Most common types of PTM in the PDB. The top ten PTM types identified in the PDB are shown. Data were obtained by searching the RCSB PDB Search API using identified CCD codes corresponding to PTMs. Glycosylation data were obtained from the Privateer Database (Dialpuri, Bagdonas, Schofield, Pham, Holland, Bond et al., 2024; Dialpuri, Bagdonas, Schofield, Pham, Holland & Agirre, 2024 ▸).

Figure 13

Most common small-molecule post-translationally modified residues in the PDB. The top 15 small-molecule PTMs identified in the PDB are shown. Data were obtained by searching the RCSB PDB Search API using identified CCD codes corresponding to PTMs. These data include CCD codes which are located in the polymeric sequence.

Figure 14

Glycosylation types in the PDB. Bars show the number of PDB structures containing each glycosylation type. The y axis is shown in log count.
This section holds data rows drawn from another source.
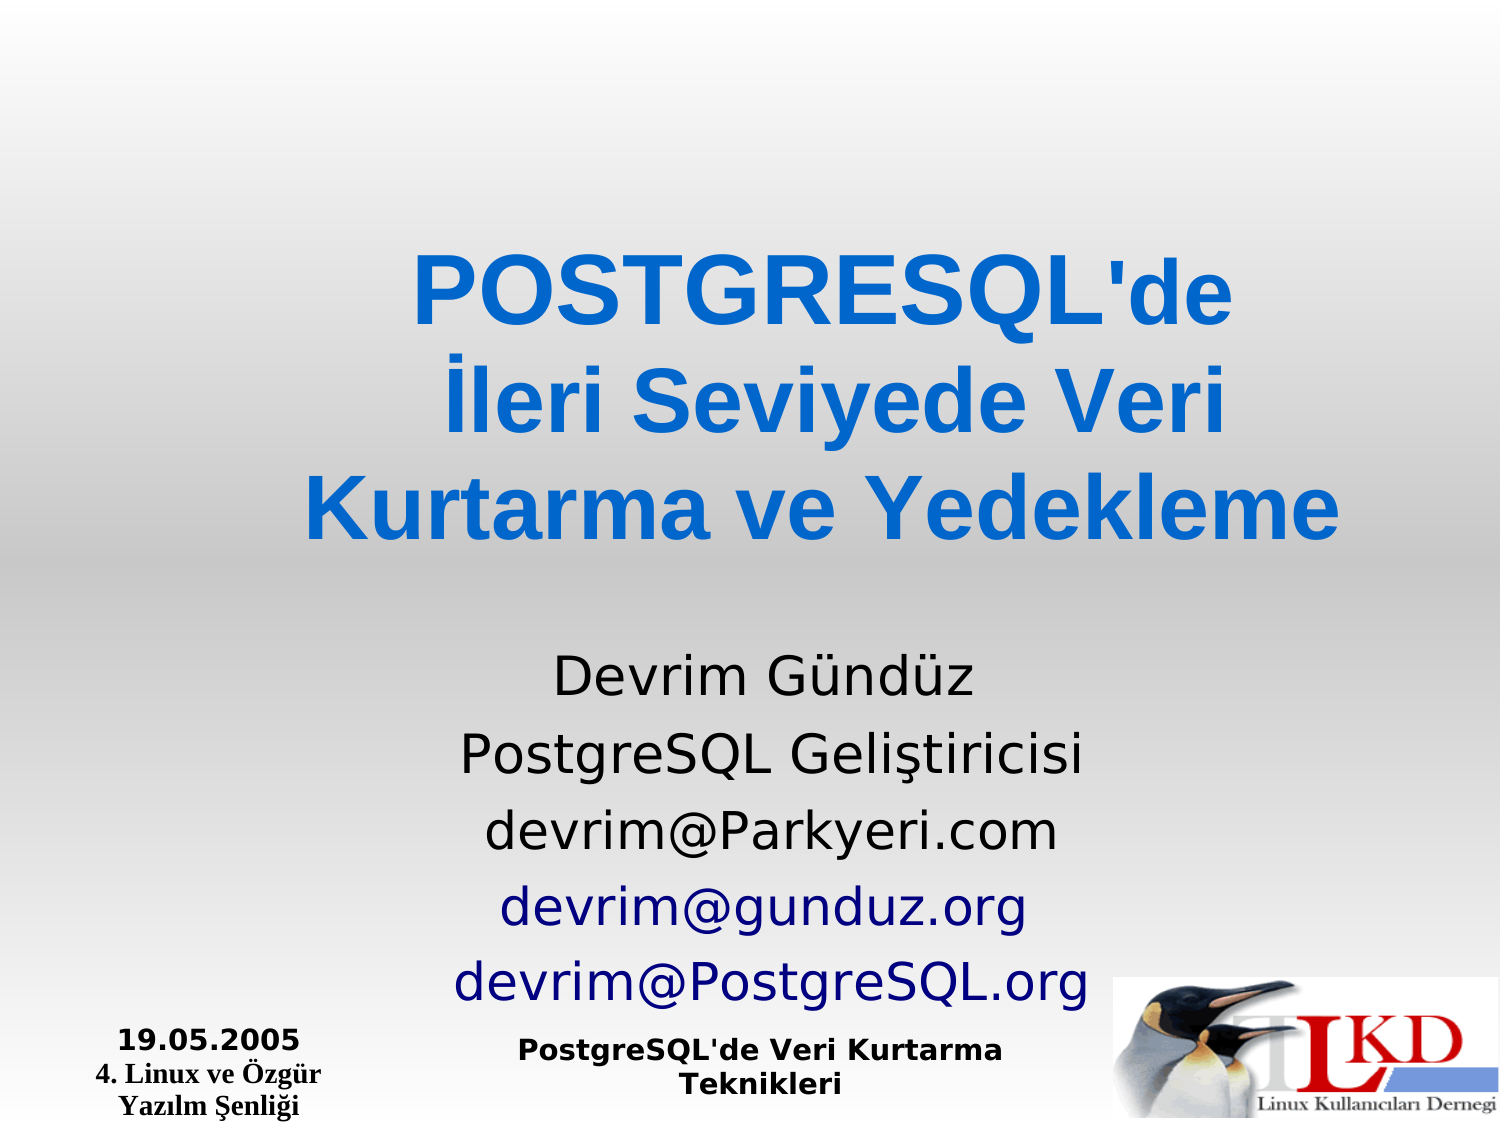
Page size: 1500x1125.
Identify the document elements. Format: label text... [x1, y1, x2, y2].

picture [1113, 977, 1499, 1118]
title POSTGRESQL'de İleri Seviyede Veri Kurtarma ve Yedekleme [223, 89, 1423, 567]
list Devrim Gündüz PostgreSQL Geliştiricisi devrim@Parkyeri.com devrim@gunduz.org devrim@PostgreSQL.org [403, 567, 1141, 1077]
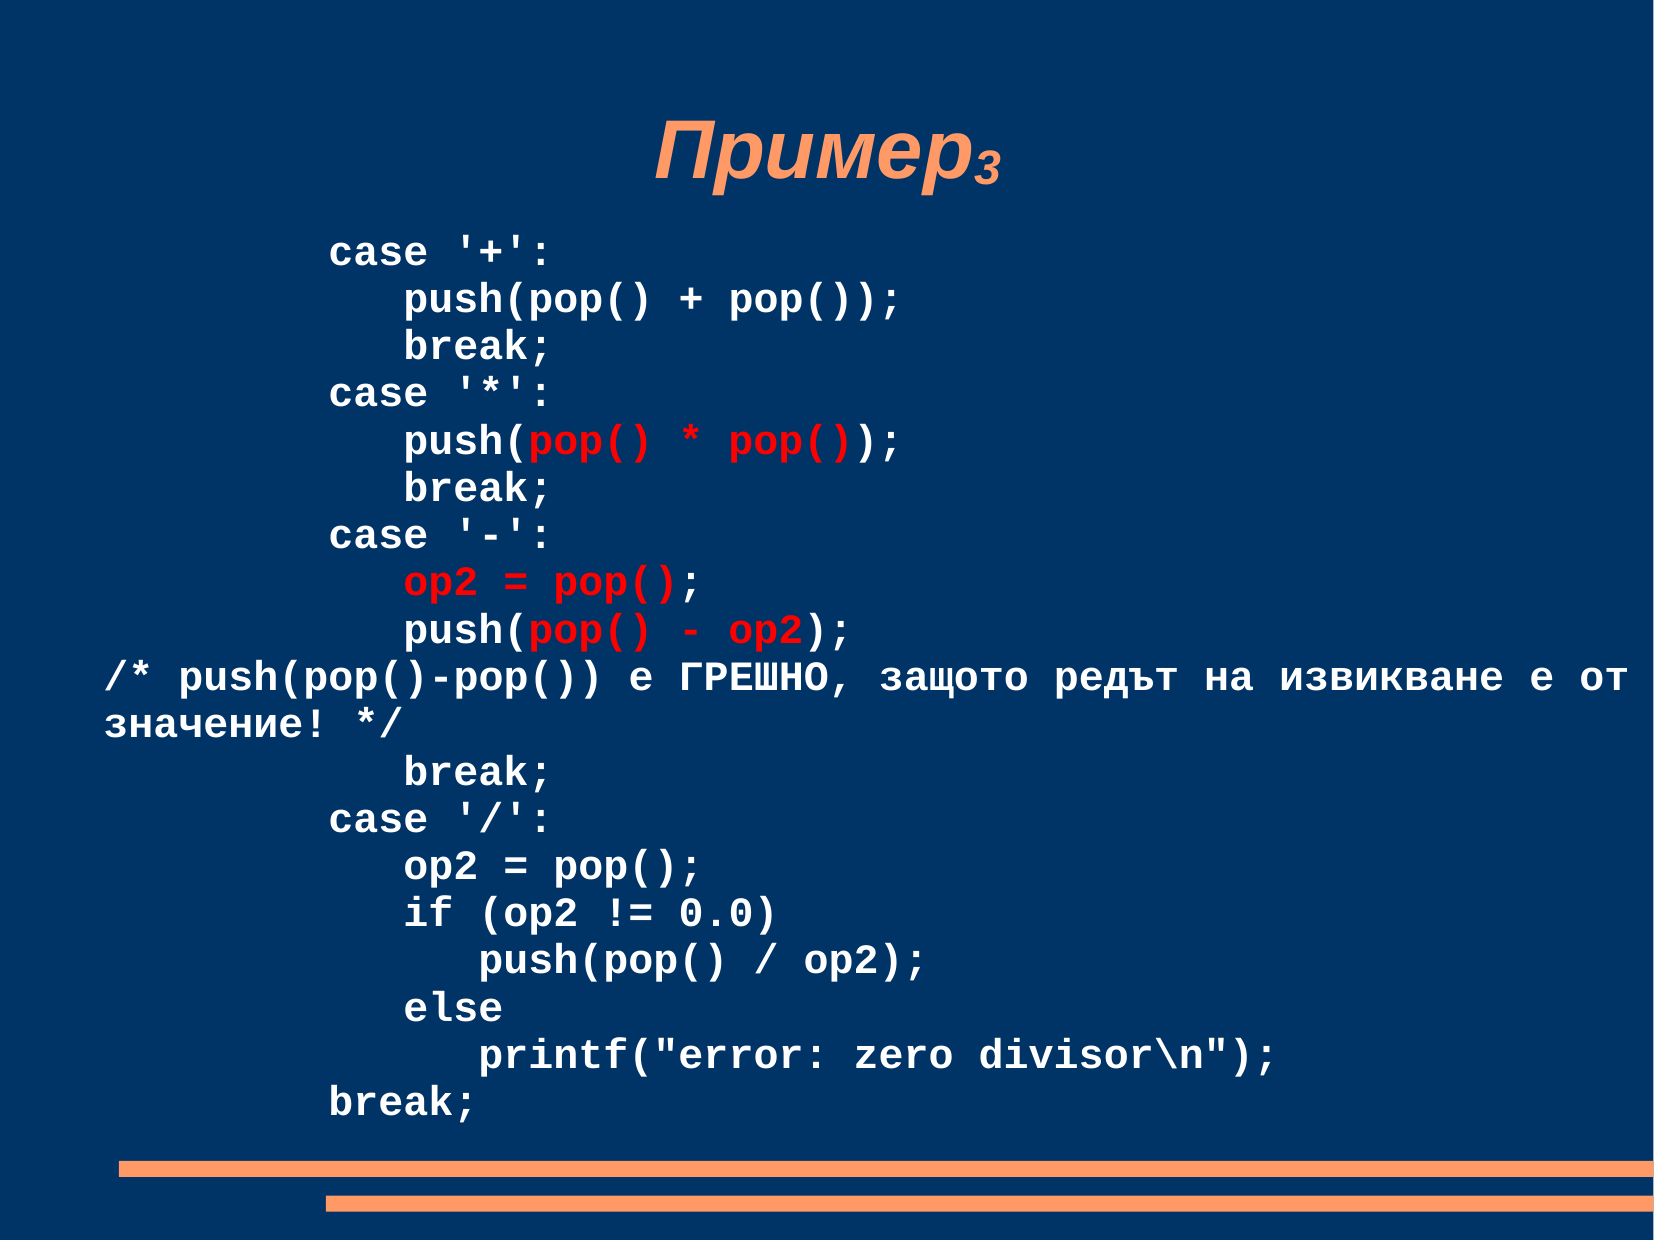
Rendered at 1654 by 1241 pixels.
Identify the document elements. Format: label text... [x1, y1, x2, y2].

title Пример3 [121, 46, 1534, 223]
text_box case '+': push(pop() + pop()); break; case '*': push(pop() * pop()); break; case '-': op2 = pop(); push(pop() - op2); /* push(pop()-pop()) е ГРЕШНО, защото редът на извикване е от значение! */ break; case '/': op2 = pop(); if (op2 != 0.0) push(pop() / op2); else printf("error: zero divisor\n"); break; [88, 223, 1654, 1146]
Data were obtained from the Privateer database (Dialpuri, Bagdonas, Schofield, Pham, Holland & Agirre, 2024; Dialpuri, Bagdonas, Schofield, Pham, Holland, Bond et al., 2024 ▸).

Figure 15

Lipidation types in the PDB. Bars show the number of PDB structures containing each detected lipidation type. The y axis is shown in log count. Data were obtained by searching the RCSB PDB Search API using identified CCD codes corresponding to lipid PTMs.

Figure 16

Unmodelled PTMs in the PDB. Density for protein modifications may be present but left unmodelled. (a) Lys84 has positive difference density surrounding the side-chain amino group (PDB entry 2jc7; Santillana et al., 2007 ▸). (b) Addition of a carboxyl group to the NZ atom of Lys84 [using Coot (Emsley et al., 2010 ▸) and AceDRG (Long et al., 2017 ▸)], followed by refinement with REFMAC (Murshudov et al., 2011 ▸). 2mF_o − DF_c electron density is shown in blue at 1σ for the residue. Positive difference density (mF_o − DF_c) is shown in green contoured to 4σ and clipped within 4 Å of Lys84. The rest of the protein chain is represented by a yellow ribbon model.